▸ What you need to do
Present the lines of the data below, from the line containing "genus: Erigeron" through the end of the data, as a Markdown table with the columns No. and Line. Leave out any blank lines.

▸ Supplied records
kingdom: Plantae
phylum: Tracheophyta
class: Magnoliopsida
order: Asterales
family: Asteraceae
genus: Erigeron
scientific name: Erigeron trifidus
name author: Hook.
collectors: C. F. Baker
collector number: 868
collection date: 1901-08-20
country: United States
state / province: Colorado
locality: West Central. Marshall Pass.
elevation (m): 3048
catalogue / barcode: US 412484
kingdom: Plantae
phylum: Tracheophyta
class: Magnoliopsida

▸ Solved exercise
| No. | Line |
|---|---|
| 1 | genus: Erigeron |
| 2 | scientific name: Erigeron trifidus |
| 3 | name author: Hook. |
| 4 | collectors: C. F. Baker |
| 5 | collector number: 868 |
| 6 | collection date: 1901-08-20 |
| 7 | country: United States |
| 8 | state / province: Colorado |
| 9 | locality: West Central. Marshall Pass. |
| 10 | elevation (m): 3048 |
| 11 | catalogue / barcode: US 412484 |
| 12 | kingdom: Plantae |
| 13 | phylum: Tracheophyta |
| 14 | class: Magnoliopsida |